*WHAT NEEDS TO BE DONE:* In the copy, include no pictures, but reproduce every record exactly.

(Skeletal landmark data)
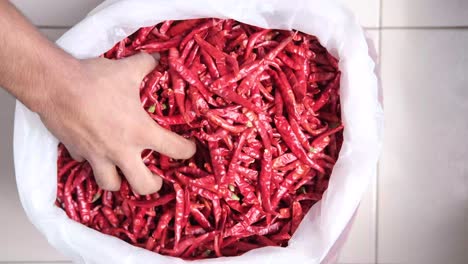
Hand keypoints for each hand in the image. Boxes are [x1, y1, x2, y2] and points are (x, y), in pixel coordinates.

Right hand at [38, 53, 195, 193]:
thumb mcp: (127, 69)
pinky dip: (92, 161)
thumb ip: (146, 65)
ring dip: (119, 181)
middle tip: (155, 176)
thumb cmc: (95, 80)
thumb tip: (156, 60)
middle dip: (153, 185)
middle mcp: (121, 150)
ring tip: (124, 172)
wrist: (54, 85)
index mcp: (140, 132)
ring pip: (111, 185)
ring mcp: (97, 155)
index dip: (187, 151)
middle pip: (143, 186)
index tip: (188, 149)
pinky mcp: (76, 152)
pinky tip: (95, 150)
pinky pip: (87, 164)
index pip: (175, 150)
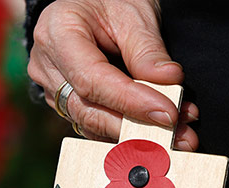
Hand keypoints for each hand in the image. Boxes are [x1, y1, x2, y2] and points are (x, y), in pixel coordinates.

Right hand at [27, 0, 198, 150]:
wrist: (89, 6)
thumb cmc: (108, 2)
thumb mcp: (132, 13)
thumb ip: (147, 49)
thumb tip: (169, 82)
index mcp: (57, 33)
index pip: (92, 80)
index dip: (131, 102)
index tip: (168, 114)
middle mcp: (48, 66)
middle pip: (89, 110)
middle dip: (137, 126)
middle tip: (180, 132)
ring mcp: (52, 89)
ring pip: (93, 124)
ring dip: (137, 133)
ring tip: (178, 131)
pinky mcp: (65, 104)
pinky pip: (95, 125)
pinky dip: (127, 130)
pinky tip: (157, 128)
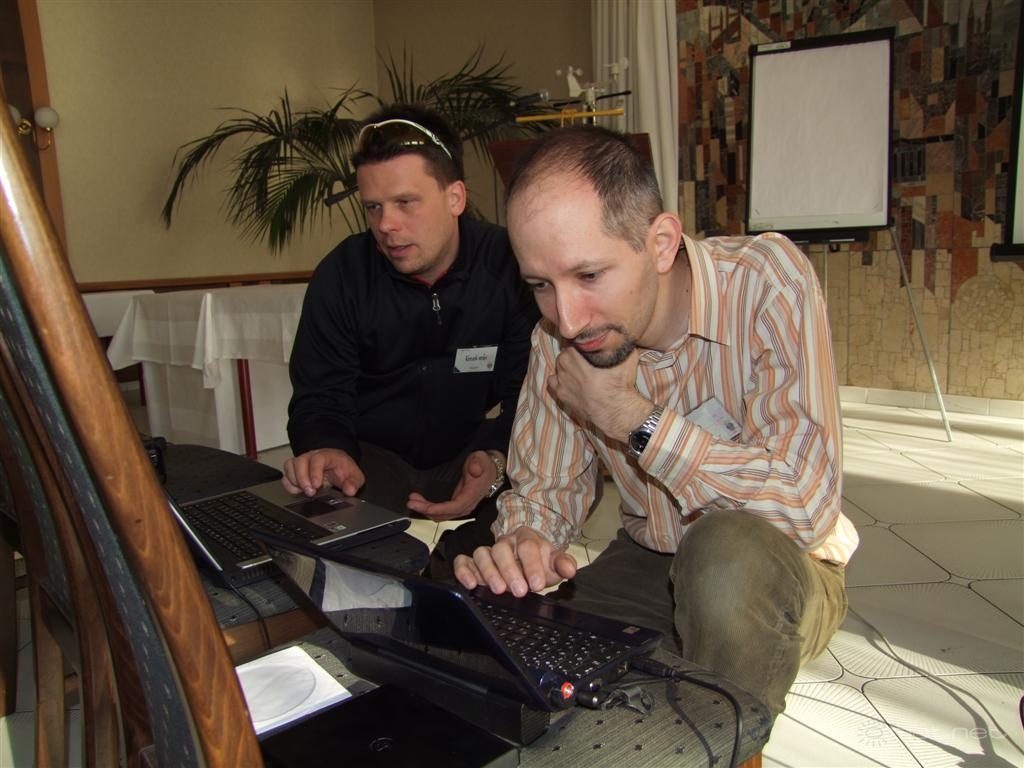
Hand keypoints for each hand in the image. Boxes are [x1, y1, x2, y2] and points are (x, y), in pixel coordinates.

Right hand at [282, 448, 364, 496]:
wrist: (335, 464)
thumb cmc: (342, 468)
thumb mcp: (354, 475)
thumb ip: (354, 482)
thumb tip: (350, 490)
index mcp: (326, 455)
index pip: (317, 459)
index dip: (315, 472)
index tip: (317, 485)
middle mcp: (311, 456)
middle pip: (300, 461)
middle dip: (303, 479)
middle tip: (310, 492)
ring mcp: (301, 462)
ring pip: (290, 466)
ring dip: (294, 481)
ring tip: (304, 491)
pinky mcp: (294, 470)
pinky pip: (285, 475)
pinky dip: (289, 484)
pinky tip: (297, 491)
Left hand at [406, 450, 496, 520]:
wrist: (490, 469)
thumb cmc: (484, 465)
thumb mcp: (481, 459)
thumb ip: (478, 464)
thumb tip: (475, 470)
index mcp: (471, 495)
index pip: (454, 507)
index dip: (438, 509)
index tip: (425, 507)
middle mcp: (467, 504)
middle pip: (445, 514)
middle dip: (426, 510)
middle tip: (411, 502)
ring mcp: (462, 506)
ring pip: (442, 514)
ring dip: (426, 510)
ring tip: (412, 501)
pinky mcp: (457, 505)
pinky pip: (442, 511)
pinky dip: (430, 509)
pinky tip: (421, 502)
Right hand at [453, 527, 576, 597]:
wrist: (526, 561)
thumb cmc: (539, 563)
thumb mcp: (553, 563)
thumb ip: (562, 564)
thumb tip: (570, 569)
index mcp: (526, 539)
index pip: (527, 546)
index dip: (532, 565)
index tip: (537, 584)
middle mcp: (505, 543)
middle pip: (502, 549)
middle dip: (510, 570)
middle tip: (519, 591)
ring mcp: (488, 552)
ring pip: (482, 554)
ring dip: (489, 572)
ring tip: (498, 590)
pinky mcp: (473, 563)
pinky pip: (463, 561)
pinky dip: (463, 570)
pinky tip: (470, 584)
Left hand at [548, 346, 649, 440]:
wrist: (616, 410)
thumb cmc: (620, 383)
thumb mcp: (626, 357)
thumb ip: (620, 343)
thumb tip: (620, 334)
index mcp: (577, 351)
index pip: (574, 339)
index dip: (582, 342)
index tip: (589, 346)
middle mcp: (565, 363)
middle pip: (565, 353)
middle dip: (574, 354)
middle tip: (586, 360)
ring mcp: (561, 379)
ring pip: (559, 366)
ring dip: (566, 367)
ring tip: (579, 371)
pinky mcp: (561, 394)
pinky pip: (552, 382)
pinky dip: (558, 380)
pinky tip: (569, 381)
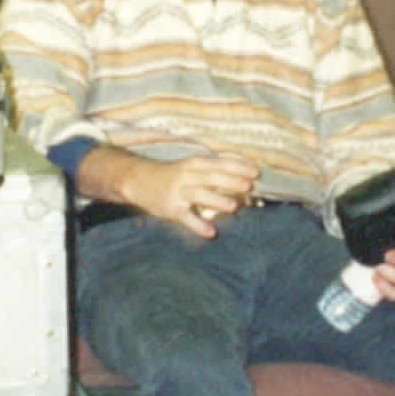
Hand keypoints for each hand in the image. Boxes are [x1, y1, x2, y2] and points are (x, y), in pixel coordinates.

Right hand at [125, 154, 261, 238]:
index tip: (255, 172)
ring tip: (233, 207)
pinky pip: (186, 218)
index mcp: (195, 164)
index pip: (219, 163)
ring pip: (199, 195)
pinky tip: (211, 232)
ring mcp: (178, 193)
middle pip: (211, 178)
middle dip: (230, 182)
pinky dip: (198, 225)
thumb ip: (214, 173)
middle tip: (248, 187)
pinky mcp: (171, 209)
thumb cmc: (173, 174)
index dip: (237, 167)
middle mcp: (187, 176)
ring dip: (217, 200)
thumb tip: (243, 180)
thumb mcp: (191, 167)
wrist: (139, 180)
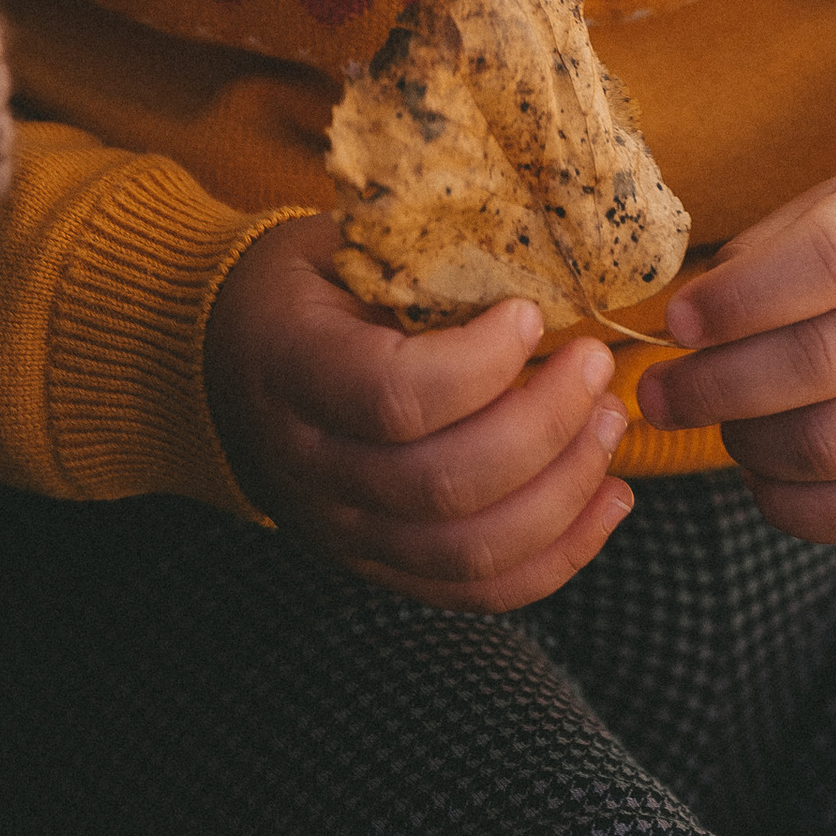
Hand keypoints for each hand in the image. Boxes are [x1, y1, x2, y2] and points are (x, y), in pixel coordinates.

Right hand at [203, 214, 633, 605]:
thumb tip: (546, 251)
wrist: (225, 357)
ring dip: (563, 490)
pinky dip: (559, 555)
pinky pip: (477, 592)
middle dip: (546, 426)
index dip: (479, 365)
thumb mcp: (343, 243)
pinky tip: (610, 498)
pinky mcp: (377, 567)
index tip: (532, 313)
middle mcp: (308, 467)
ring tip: (610, 422)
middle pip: (445, 484)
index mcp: (292, 367)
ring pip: (468, 550)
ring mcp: (340, 531)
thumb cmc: (305, 284)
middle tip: (595, 365)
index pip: (392, 397)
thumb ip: (424, 256)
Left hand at [637, 159, 835, 544]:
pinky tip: (760, 474)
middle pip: (820, 365)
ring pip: (832, 446)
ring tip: (720, 424)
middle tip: (658, 394)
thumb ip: (766, 254)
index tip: (679, 322)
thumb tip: (686, 325)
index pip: (827, 263)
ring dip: (748, 445)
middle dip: (716, 387)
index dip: (741, 299)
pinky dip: (790, 505)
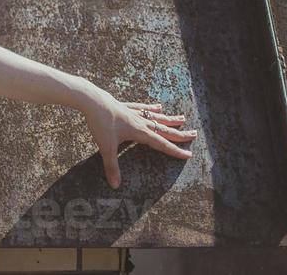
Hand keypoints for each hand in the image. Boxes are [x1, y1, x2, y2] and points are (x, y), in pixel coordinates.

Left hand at [75, 83, 195, 188]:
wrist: (91, 100)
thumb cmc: (100, 123)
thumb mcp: (106, 147)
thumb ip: (112, 167)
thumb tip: (115, 186)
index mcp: (140, 133)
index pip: (162, 144)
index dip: (175, 151)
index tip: (189, 155)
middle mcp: (141, 122)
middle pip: (164, 129)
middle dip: (180, 134)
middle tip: (195, 134)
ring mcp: (134, 113)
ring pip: (156, 117)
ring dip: (170, 119)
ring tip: (182, 118)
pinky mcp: (126, 106)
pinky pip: (143, 107)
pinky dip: (152, 108)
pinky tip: (159, 106)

*ANSWER SECTION:*
Hand keypoints for each hand in the image. Boxes are [x1, y1, x2, y2] and points are (x, y), in pixel coordinates.

Right hand at [38, 53, 195, 193]:
thumb mcp: (127, 69)
pinky dip: (92, 161)
thumb ip: (146, 65)
ring dip: (119, 181)
middle tip: (155, 176)
thumb cmc: (95, 80)
thumb tip: (156, 60)
middle dip: (153, 185)
middle mcp: (121, 150)
ring tip: (124, 172)
wrist: (54, 85)
index mcp: (140, 132)
ring pip: (111, 185)
ring mcp: (97, 155)
index dip: (187, 151)
middle pip: (143, 186)
index tip: (188, 149)
pinky mcp: (76, 152)
pinky tip: (95, 150)
pinky pip: (87, 164)
index pip: (175, 150)
Hand keypoints for each hand in the image. Boxes are [x1, y1, x2, y2] and points are (x, y), in pixel coordinates.

Right hand at [27, 0, 198, 150]:
wrist: (89, 6)
thumb cmc: (108, 2)
thumb mcp: (132, 13)
thumb ip: (147, 49)
thumb tip: (169, 82)
index mcp: (57, 33)
index pip: (92, 80)
index dip: (131, 102)
index tip: (168, 114)
middle mcp: (48, 66)
middle pip: (89, 110)
middle dip: (137, 126)
middle tip: (180, 132)
ring mcp: (52, 89)
ring pip: (93, 124)
ring dip: (137, 133)
ring tip: (178, 131)
pinky mcp: (65, 104)
pinky pip: (95, 125)
pinky dip: (127, 130)
pinky tip: (157, 128)
Hand keypoints for each hand in the image. Boxes are [x1, y1, x2, y2] and points are (x, y), in pixel coordinates.

Right hand at [282, 448, 364, 496]:
wrist: (335, 464)
thumb cmc: (342, 468)
thumb mcp: (354, 475)
thumb ip: (354, 482)
thumb tip: (350, 490)
index mcp: (326, 455)
index pip: (317, 459)
index dip: (315, 472)
index tip: (317, 485)
middle mcp: (311, 456)
middle pip: (300, 461)
middle dip: (303, 479)
middle tip: (310, 492)
ring mcp: (301, 462)
ring pip: (290, 466)
ring dip: (294, 481)
ring tip: (304, 491)
pinky mcp: (294, 470)
pinky pip: (285, 475)
pinky dip: (289, 484)
pinky tip: (297, 491)
Left hand at [406, 450, 496, 520]:
wrist: (490, 469)
thumb cmc: (484, 465)
thumb mcp: (481, 459)
thumb ip: (478, 464)
thumb tip: (475, 470)
index mcp: (471, 495)
index pip: (454, 507)
index dip: (438, 509)
index tip: (425, 507)
middle mcp: (467, 504)
middle pip: (445, 514)
middle dip: (426, 510)
middle tip: (411, 502)
ring mcp: (462, 506)
ring pip: (442, 514)
ring dip: (426, 510)
ring tip: (412, 501)
pinky mcp: (457, 505)
pinky pip: (442, 511)
pinky dip: (430, 509)
pinky tip: (421, 502)
Right hand at [453, 527, 576, 597]:
wrist: (526, 561)
thumb cmc: (539, 563)
thumb mcp: (553, 563)
thumb ip: (562, 564)
thumb tip: (570, 569)
index mcp: (526, 539)
index pip: (527, 546)
index dip: (532, 565)
index tip: (537, 584)
middle mcp: (505, 543)
middle pip: (502, 549)
middle dip: (510, 570)
middle tip: (519, 591)
ring mcp: (488, 552)
ring pip: (482, 554)
ring dip: (489, 572)
ring tip: (498, 590)
pinky mcp: (473, 563)
pinky pip: (463, 561)
pinky dip: (463, 570)
pinky tip: (470, 584)
Left hand at [548, 346, 649, 440]:
wrist: (616, 410)
thumb cmc: (620, 383)
thumb mcp: (626, 357)
thumb ip: (620, 343)
thumb tip: (620, 334)
index mcp: (577, 351)
index pip: (574, 339)
index dip: (582, 342)
index tip: (589, 346)
middle mcp: (565, 363)
middle pip: (565, 353)
middle dip: (574, 354)
middle tip: (586, 360)
ring mcp: (561, 379)
ring pip: (559, 366)
ring dip: (566, 367)
ring tip: (579, 371)
pinky mcp: (561, 394)
pinky pip: (552, 382)
pinky dip: (558, 380)
pinky tip: (569, 381)
Hand keypoints for each hand in the image. Boxes are [x1, y1, x2, y2] and points are (x, y), in pixel coordinates.

Right hand at [125, 154, 261, 238]:
index tip: (255, 172)
ring tip: (233, 207)
pinky pip: (186, 218)
index mcp: (195, 164)
index pip: (219, 163)
ring pip: (199, 195)
pinky tip: (211, 232)
ring mcp: (178, 193)
middle pip: (211, 178)
middle dip: (230, 182)
pinky dip: (198, 225)
thumb ip: (214, 173)
middle tip: (248, 187)
pinky mcp: (171, 209)
thumb cmc: (173, 174)
index dip: (237, 167)
middle mcp: (187, 176)
ring dip: (217, 200)
thumb tip: (243, 180)
thumb mcp: (191, 167)
wrist: (139, 180)
Hand keypoints for each hand in the image. Boxes are [x1, y1, x2, y2] and points are (x, y), in pixel coordinates.

Right hand at [203, 214, 633, 605]:
thumb tip: (546, 251)
wrist: (225, 357)
ring dip: (563, 490)
pinky dip: (559, 555)
pinky pip: (477, 592)
middle dip: (546, 426)
index dip: (479, 365)
thumb mcp: (343, 243)
pinky tip: (610, 498)
pinky mcp: (377, 567)
index tip: (532, 313)
middle mcp: (308, 467)
ring tip: (610, 422)
middle pip: (445, 484)
index mcp: (292, 367)
ring pip: (468, 550)
ring mcp: (340, 531)
thumb cmc: (305, 284)
middle tip: (595, 365)
index pip: (392, 397)
thumb ip: (424, 256)
Left hand at [637, 159, 835, 544]:
pinky tip: (760, 474)
middle pip: (820, 365)
ring pip: (832, 446)
ring tip: (720, 424)
middle tip: (658, 394)
thumb ip: (766, 254)
index tip: (679, 322)
thumb tip: (686, 325)
index pip: (827, 263)
ring dip: (748, 445)
middle dip: (716, 387)
index dip: (741, 299)
pinky dip: (790, 505)
Hand keypoints for each hand in the image. Boxes are [x1, y1, x2, y2] and points are (x, y), in pixel coordinates.

Left hand at [75, 83, 195, 188]:
wrist: (91, 100)
thumb cmc: (100, 123)
thumb mcp: (106, 147)
thumb ip: (112, 167)
thumb tip: (115, 186)
index mcp: (140, 133)
index pip: (162, 144)
index dip: (175, 151)
index tip: (189, 155)
middle mcp: (141, 122)
middle pip: (164, 129)
middle dip: (180, 134)
middle tip: (195, 134)
ring mcp: (134, 113)
ring pip: (156, 117)
ring dip: (170, 119)
ring tip: (182, 118)
pinky mcp: (126, 106)
pinky pip: (143, 107)
pinky dip: (152, 108)
pinky tip: (159, 106)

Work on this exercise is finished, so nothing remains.